-- begin LISTING --

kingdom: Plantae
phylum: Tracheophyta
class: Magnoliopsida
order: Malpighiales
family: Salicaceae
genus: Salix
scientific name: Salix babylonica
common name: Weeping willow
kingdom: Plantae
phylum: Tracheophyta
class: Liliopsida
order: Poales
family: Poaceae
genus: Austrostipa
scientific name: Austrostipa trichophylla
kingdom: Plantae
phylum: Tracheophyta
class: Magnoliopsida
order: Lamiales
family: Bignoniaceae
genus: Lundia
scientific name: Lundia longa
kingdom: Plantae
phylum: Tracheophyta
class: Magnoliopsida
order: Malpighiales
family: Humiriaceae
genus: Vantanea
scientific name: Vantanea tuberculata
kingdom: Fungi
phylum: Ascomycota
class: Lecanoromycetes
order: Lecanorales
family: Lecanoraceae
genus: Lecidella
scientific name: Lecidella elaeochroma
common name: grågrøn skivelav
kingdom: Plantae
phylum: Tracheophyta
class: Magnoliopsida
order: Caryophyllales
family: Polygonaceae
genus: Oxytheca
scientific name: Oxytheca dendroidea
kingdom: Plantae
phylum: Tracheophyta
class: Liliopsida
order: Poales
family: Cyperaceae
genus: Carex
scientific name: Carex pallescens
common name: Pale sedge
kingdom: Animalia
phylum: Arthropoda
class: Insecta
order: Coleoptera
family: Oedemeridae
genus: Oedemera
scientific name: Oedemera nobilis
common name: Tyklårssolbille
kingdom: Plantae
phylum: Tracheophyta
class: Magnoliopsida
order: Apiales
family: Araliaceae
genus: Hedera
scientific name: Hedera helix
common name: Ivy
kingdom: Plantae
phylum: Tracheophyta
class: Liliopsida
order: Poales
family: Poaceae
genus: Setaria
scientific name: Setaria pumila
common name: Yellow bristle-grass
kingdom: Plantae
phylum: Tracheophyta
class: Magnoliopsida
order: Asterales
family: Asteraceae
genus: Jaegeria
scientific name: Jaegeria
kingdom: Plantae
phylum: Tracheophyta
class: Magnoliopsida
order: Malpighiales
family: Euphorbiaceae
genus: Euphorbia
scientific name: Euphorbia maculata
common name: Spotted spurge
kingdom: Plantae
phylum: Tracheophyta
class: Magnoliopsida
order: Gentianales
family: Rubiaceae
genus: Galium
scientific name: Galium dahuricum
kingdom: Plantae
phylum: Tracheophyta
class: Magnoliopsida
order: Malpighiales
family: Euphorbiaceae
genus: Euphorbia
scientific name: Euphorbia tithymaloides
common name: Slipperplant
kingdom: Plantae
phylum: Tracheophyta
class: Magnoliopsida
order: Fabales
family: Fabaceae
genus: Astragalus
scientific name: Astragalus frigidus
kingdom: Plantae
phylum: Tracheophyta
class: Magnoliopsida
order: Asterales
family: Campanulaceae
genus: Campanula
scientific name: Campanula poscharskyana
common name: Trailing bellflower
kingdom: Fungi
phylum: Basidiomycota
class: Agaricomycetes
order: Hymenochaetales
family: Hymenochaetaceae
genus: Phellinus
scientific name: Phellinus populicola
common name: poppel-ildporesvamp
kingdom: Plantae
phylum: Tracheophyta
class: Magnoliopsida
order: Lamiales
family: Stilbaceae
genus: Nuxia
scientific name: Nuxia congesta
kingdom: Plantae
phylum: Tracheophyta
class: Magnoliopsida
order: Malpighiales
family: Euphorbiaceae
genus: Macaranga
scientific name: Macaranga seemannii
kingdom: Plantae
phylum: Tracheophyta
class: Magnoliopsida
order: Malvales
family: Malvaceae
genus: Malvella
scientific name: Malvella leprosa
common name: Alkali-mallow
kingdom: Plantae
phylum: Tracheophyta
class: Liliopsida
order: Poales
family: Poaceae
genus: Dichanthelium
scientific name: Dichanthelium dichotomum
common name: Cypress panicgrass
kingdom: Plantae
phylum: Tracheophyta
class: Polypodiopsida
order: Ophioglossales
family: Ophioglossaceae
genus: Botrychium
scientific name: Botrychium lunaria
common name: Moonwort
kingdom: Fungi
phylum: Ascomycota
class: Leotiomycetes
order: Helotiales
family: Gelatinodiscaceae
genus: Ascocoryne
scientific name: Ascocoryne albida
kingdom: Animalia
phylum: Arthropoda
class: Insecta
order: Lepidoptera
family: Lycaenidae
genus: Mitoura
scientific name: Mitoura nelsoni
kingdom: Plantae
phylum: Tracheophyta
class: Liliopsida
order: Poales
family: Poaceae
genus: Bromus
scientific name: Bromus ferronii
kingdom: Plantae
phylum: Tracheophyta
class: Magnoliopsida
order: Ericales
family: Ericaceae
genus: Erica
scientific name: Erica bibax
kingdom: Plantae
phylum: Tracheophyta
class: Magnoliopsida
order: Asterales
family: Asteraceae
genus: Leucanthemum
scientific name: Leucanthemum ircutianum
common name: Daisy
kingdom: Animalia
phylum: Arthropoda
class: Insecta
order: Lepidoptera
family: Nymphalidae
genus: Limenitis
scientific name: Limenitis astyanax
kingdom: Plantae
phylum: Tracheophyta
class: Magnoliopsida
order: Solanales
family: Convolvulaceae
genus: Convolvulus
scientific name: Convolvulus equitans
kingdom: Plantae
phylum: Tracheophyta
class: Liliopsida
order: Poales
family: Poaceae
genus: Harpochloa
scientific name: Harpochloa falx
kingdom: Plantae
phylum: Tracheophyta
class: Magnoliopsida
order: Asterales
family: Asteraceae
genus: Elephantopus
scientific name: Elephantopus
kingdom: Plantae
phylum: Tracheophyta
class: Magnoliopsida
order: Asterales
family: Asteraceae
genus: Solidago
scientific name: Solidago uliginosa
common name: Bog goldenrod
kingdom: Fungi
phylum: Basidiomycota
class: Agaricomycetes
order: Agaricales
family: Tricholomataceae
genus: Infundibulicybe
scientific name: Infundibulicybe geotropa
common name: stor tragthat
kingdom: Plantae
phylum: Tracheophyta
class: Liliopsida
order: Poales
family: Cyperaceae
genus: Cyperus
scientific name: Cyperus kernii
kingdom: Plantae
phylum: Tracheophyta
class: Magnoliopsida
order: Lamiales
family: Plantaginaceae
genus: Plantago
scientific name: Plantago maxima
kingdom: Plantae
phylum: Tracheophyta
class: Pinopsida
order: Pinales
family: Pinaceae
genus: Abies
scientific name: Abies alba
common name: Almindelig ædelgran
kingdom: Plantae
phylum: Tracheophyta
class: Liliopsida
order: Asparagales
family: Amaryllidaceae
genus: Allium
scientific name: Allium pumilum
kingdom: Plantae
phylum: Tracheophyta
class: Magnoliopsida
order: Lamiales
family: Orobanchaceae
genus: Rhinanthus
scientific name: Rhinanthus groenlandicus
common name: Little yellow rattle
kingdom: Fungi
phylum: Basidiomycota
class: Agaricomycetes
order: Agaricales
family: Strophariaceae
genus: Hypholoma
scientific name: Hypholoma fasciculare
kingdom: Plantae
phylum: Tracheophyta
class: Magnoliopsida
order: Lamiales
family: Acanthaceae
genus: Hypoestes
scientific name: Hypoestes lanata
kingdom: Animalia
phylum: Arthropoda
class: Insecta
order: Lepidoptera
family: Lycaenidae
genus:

-- end LISTING --

Rewrite the stretch of data from the line that contains "common name: Daisy" through the line that contains "common name: stor tragthat", switching "phylum" to "division" and leaving everything else as it is. Give only those lines.

TASK SOLUTION:
common name: Daisy
kingdom: Animalia
division: Arthropoda
class: Insecta
order: Lepidoptera
family: Nymphalidae
genus: Limenitis
scientific name: Limenitis astyanax
kingdom: Plantae
division: Tracheophyta
class: Magnoliopsida
order: Solanales
family: Convolvulaceae
genus: Convolvulus
scientific name: Convolvulus equitans
kingdom: Plantae
division: Tracheophyta
class: Liliopsida
order: Poales
family: Poaceae
genus: Harpochloa
scientific name: Harpochloa falx
kingdom: Plantae
division: Tracheophyta
class: Magnoliopsida
order: Asterales
family: Asteraceae
genus: Elephantopus
scientific name: Elephantopus
kingdom: Plantae
division: Tracheophyta
class: Magnoliopsida
order: Asterales
family: Asteraceae
genus: Solidago
scientific name: Solidago uliginosa
common name: Bog goldenrod
kingdom: Fungi
division: Basidiomycota
class: Agaricomycetes
order: Agaricales
family: Tricholomataceae
genus: Infundibulicybe
scientific name: Infundibulicybe geotropa
common name: stor tragthat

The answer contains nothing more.